Look through the records, and whenever a line includes the word "PLATFORM", copy it.

━━ INFORMATION SHOWN ━━

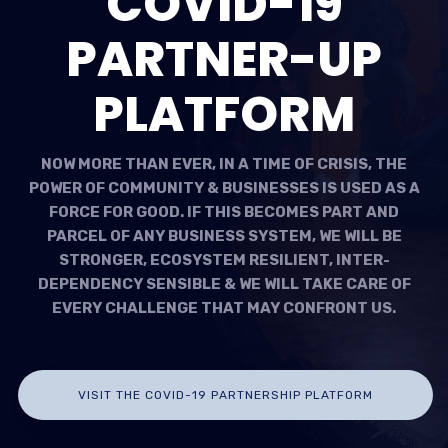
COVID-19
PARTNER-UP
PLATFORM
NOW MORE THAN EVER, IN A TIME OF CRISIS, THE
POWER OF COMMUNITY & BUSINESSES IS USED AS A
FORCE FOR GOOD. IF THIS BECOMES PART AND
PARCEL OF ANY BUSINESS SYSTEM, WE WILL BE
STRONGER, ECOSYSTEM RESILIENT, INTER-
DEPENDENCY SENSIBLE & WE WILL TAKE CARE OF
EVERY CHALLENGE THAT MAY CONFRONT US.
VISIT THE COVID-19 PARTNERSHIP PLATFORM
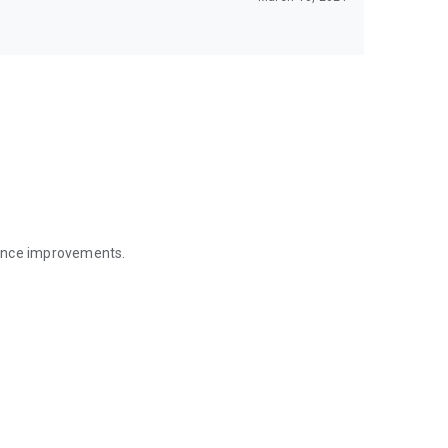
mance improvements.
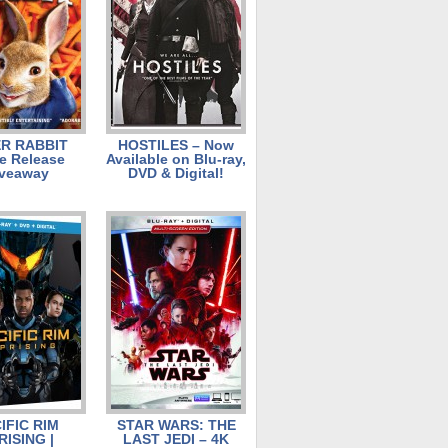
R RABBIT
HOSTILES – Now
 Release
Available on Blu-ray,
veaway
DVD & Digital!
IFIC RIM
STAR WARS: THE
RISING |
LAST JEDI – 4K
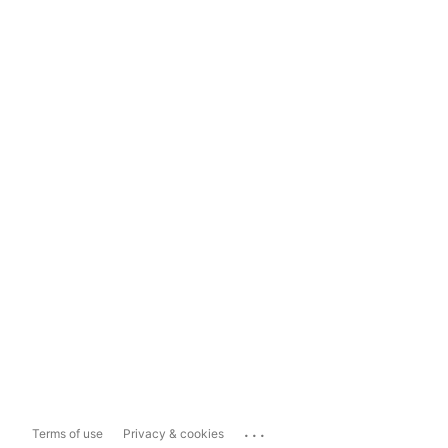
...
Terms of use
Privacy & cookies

━━━
━━ INFORMATION SHOWN ━━

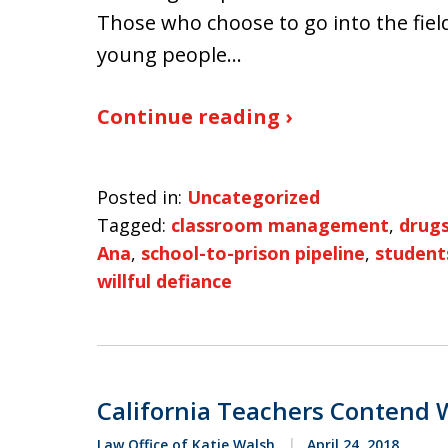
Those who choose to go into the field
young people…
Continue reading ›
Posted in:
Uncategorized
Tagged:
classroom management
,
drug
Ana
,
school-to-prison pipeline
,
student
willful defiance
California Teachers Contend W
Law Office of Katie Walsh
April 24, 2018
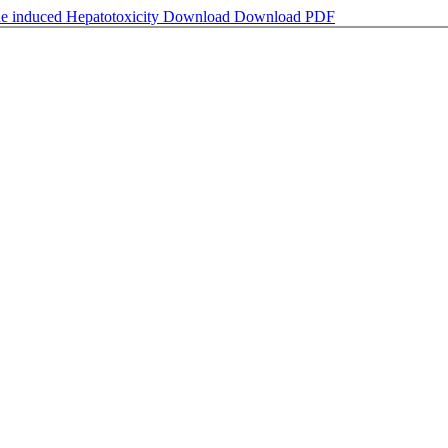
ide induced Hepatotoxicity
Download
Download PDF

━━━
━━ INFORMATION SHOWN ━━

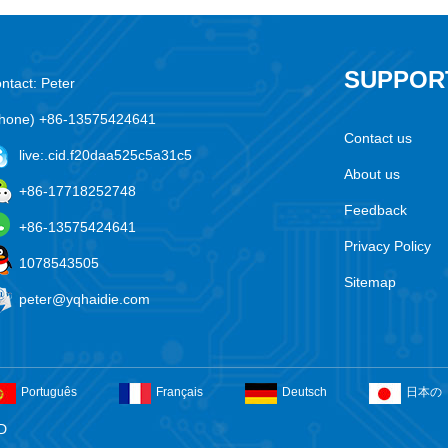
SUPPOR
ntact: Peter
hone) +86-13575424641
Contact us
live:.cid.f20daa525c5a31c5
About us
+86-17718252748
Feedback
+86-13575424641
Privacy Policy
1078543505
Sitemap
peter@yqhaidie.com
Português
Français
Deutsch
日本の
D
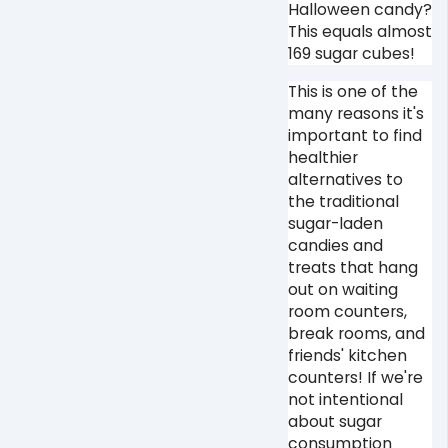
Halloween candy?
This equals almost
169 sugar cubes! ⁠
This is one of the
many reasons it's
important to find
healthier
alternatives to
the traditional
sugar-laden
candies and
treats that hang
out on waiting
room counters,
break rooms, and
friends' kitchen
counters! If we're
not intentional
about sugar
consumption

━━━

## [THE COMPLETED TASK]
PLATFORM
VISIT THE COVID-19 PARTNERSHIP PLATFORM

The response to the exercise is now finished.